Returning to the issue of funding travel, the reviewer further took issue with my writing about the female figure funding the travel of the male figure with her jewelry, writing that "“it’s no secret that goods were used by travelers as money.” Of course it's no secret. That wasn't at all what was new about this article, and I'm quite certain that an impression to the contrary was not the fault of my writing. It's a foundational assumption of the article. All I’m trying to do is show that the specific types of goods that are exchanged in the poem relate to the ways in which they were used in the documentary sources by travelers; and that yields the interpretation of the poem that these images that have puzzled readers in their poetic form since this was first published are drawn from something other than the standard quiver of poetic metaphors and that the well-known documentary record offers a way of making sense of the puzzling poem.

One comment appeared to be the result of the reviewer not reading to the end of a paragraph, which makes one wonder how much of this decision was predetermined and required only a pliant reviewer to provide some cover. The reviewer thought that I did not consider the value of the signet ring sufficiently, writing: “As signet ring isn’t only jewelry; it’s used to authenticate a transaction; thus, giving the signet to the wife might be tantamount to giving her power of attorney…the transaction is more equal: she gives him money and he gives her power.” At the end of that paragraph, though I had written: “she has helped to fund her husband’s travel by her own means and is left with an object that, as jewelry, retains some economic value that she could use to support herself and that, symbolically, is an emblem of the power wielded, erstwhile, at the caliphal court.” I didn't go as far as the reviewer did because that would have been speculative, but I did address the issue of the ring being more than just jewelry. How am I to know when speculation is acceptable and when it isn't?

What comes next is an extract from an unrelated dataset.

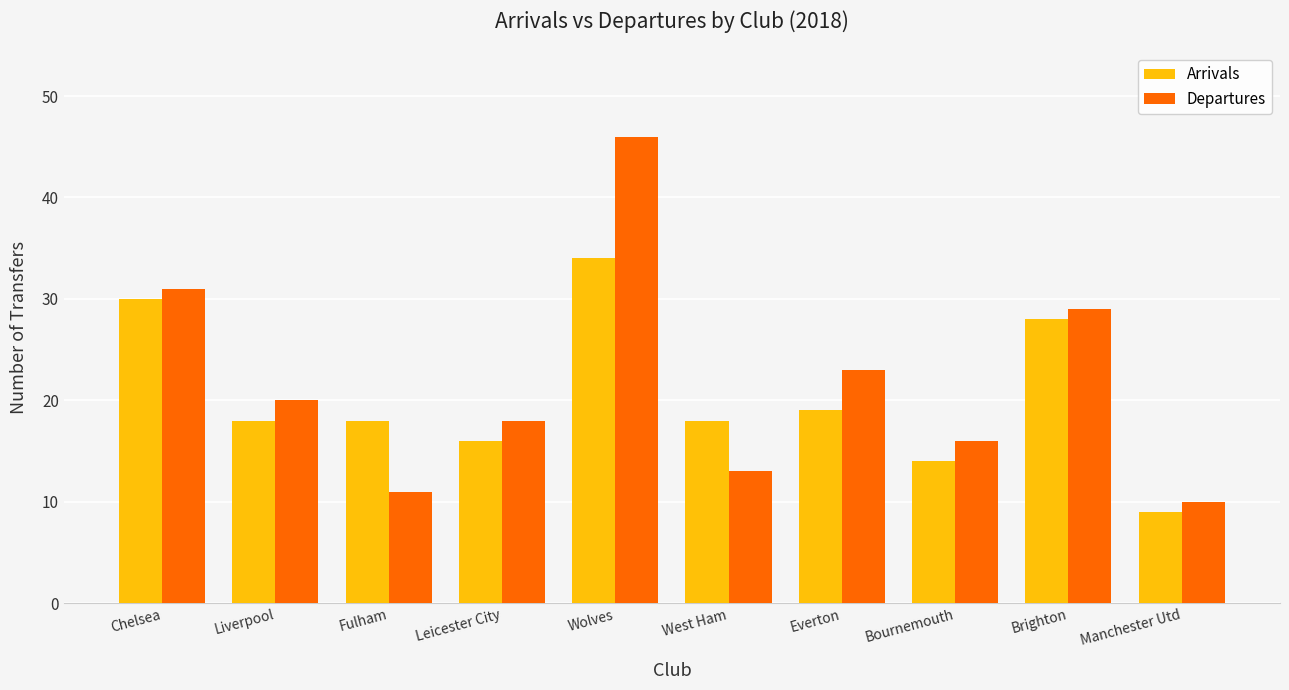

What position from the right is Fulham?

8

There was one serious error in the piece, an error that I introduced during the revise-and-resubmit phase, and I'll cop to that: In editing a translation, I inverted the subject and object in one line of the poem. For philologists and literary scholars, it's a serious problem and I was rightly taken to task for it. That said, I was doing enough with text in the piece that it was obvious that I know what I'm doing and that this was, more or less, a huge typo, that I still don't think that should have been grounds for rejection.

***

One mistake and everything else was stylistic and debatable. 

Explain this all to me one more time? Tell me again how double-blind peer review is the only process that allows the good work to be published and weeds out bad. Tell me again that it is fair. Tell me it does not skew intellectually conservatively. Tell me that my only value as a scholar comes through my ability to please a reviewer like this. Tell me all that one more time? Because it's still not making sense to me.